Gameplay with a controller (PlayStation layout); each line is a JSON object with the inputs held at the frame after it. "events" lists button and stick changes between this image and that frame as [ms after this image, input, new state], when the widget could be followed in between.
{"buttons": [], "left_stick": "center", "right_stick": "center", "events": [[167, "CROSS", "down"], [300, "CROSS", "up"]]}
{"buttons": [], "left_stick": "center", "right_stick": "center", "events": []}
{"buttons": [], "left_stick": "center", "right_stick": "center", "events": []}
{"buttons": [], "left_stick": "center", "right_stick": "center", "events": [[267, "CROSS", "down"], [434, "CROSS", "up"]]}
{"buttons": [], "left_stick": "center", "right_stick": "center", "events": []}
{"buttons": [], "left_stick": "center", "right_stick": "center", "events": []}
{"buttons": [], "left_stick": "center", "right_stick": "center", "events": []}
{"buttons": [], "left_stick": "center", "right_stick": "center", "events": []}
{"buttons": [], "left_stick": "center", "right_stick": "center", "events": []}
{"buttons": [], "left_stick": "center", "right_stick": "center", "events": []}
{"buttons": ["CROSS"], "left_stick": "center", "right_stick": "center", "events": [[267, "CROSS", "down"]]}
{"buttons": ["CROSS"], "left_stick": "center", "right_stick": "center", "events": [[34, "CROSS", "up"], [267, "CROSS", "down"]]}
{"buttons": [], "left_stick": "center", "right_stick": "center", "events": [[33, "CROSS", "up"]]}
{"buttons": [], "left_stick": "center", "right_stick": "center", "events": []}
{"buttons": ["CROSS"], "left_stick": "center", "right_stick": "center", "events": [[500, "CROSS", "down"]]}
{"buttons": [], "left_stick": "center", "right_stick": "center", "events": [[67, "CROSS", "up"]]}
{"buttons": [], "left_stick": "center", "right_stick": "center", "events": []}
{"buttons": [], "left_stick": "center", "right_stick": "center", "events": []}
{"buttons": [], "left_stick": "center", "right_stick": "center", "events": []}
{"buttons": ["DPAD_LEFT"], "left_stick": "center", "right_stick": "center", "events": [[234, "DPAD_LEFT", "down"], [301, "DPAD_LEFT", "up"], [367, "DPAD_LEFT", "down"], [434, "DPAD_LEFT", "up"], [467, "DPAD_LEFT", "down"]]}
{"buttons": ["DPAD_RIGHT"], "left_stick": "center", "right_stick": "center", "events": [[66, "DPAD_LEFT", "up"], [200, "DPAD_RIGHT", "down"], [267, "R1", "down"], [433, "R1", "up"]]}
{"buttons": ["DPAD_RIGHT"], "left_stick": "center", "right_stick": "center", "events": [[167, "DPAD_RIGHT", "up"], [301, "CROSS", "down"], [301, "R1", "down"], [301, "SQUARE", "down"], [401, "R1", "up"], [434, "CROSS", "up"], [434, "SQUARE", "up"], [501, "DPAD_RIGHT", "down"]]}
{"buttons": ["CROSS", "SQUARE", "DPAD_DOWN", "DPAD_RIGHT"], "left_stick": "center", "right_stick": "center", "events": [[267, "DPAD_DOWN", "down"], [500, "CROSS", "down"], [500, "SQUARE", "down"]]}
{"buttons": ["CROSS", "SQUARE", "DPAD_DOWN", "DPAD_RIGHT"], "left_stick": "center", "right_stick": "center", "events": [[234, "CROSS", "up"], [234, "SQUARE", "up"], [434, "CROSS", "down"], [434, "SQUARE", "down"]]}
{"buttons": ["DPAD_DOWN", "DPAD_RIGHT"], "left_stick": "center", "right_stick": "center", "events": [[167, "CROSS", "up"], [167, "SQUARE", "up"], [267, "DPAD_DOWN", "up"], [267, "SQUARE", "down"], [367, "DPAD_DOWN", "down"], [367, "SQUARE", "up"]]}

____________

• **TASK TO CARRY OUT**
The whole listing should be restated word for word.

• **EXPECTED ANSWER**
Gameplay with a controller (PlayStation layout); each line is a JSON object with the inputs held at the frame after it. "events" lists button and stick changes between this image and that frame as [ms after this image, input, new state], when the widget could be followed in between.
{"buttons": [], "left_stick": "center", "right_stick": "center", "events": [[167, "CROSS", "down"], [300, "CROSS", "up"]]}
{"buttons": [], "left_stick": "center", "right_stick": "center", "events": []}
{"buttons": [], "left_stick": "center", "right_stick": "center", "events": []}
{"buttons": [], "left_stick": "center", "right_stick": "center", "events": [[267, "CROSS", "down"], [434, "CROSS", "up"]]}
{"buttons": [], "left_stick": "center", "right_stick": "center", "events": []}
{"buttons": [], "left_stick": "center", "right_stick": "center", "events": []}
{"buttons": [], "left_stick": "center", "right_stick": "center", "events": []}
{"buttons": [], "left_stick": "center", "right_stick": "center", "events": []}
{"buttons": [], "left_stick": "center", "right_stick": "center", "events": []}
{"buttons": [], "left_stick": "center", "right_stick": "center", "events": []}
{"buttons": ["CROSS"], "left_stick": "center", "right_stick": "center", "events": [[267, "CROSS", "down"]]}
{"buttons": ["CROSS"], "left_stick": "center", "right_stick": "center", "events": [[34, "CROSS", "up"], [267, "CROSS", "down"]]}
{"buttons": [], "left_stick": "center", "right_stick": "center", "events": [[33, "CROSS", "up"]]}
{"buttons": [], "left_stick": "center", "right_stick": "center", "events": []}
{"buttons": ["CROSS"], "left_stick": "center", "right_stick": "center", "events": [[500, "CROSS", "down"]]}
{"buttons": [], "left_stick": "center", "right_stick": "center", "events": [[67, "CROSS", "up"]]}
{"buttons": [], "left_stick": "center", "right_stick": "center", "events": []}
{"buttons": [], "left_stick": "center", "right_stick": "center", "events": []}
{"buttons": [], "left_stick": "center", "right_stick": "center", "events": []}
{"buttons": ["DPAD_LEFT"], "left_stick": "center", "right_stick": "center", "events": [[234, "DPAD_LEFT", "down"], [301, "DPAD_LEFT", "up"], [367, "DPAD_LEFT", "down"], [434, "DPAD_LEFT", "up"], [467, "DPAD_LEFT", "down"]]}
{"buttons": ["DPAD_RIGHT"], "left_stick": "center", "right_stick": "center", "events": [[66, "DPAD_LEFT", "up"], [200, "DPAD_RIGHT", "down"], [267, "R1", "down"], [433, "R1", "up"]]}
{"buttons": ["DPAD_RIGHT"], "left_stick": "center", "right_stick": "center", "events": [[167, "DPAD_RIGHT", "up"], [301, "CROSS", "down"], [301, "R1", "down"], [301, "SQUARE", "down"], [401, "R1", "up"], [434, "CROSS", "up"], [434, "SQUARE", "up"], [501, "DPAD_RIGHT", "down"]]}
{"buttons": ["CROSS", "SQUARE", "DPAD_DOWN", "DPAD_RIGHT"], "left_stick": "center", "right_stick": "center", "events": [[267, "DPAD_DOWN", "down"], [500, "CROSS", "down"], [500, "SQUARE", "down"]]}
{"buttons": ["CROSS", "SQUARE", "DPAD_DOWN", "DPAD_RIGHT"], "left_stick": "center", "right_stick": "center", "events": [[234, "CROSS", "up"], [234, "SQUARE", "up"], [434, "CROSS", "down"], [434, "SQUARE", "down"]]}
{"buttons": ["DPAD_DOWN", "DPAD_RIGHT"], "left_stick": "center", "right_stick": "center", "events": [[167, "CROSS", "up"], [167, "SQUARE", "up"], [267, "DPAD_DOWN", "up"], [267, "SQUARE", "down"], [367, "DPAD_DOWN", "down"], [367, "SQUARE", "up"]]}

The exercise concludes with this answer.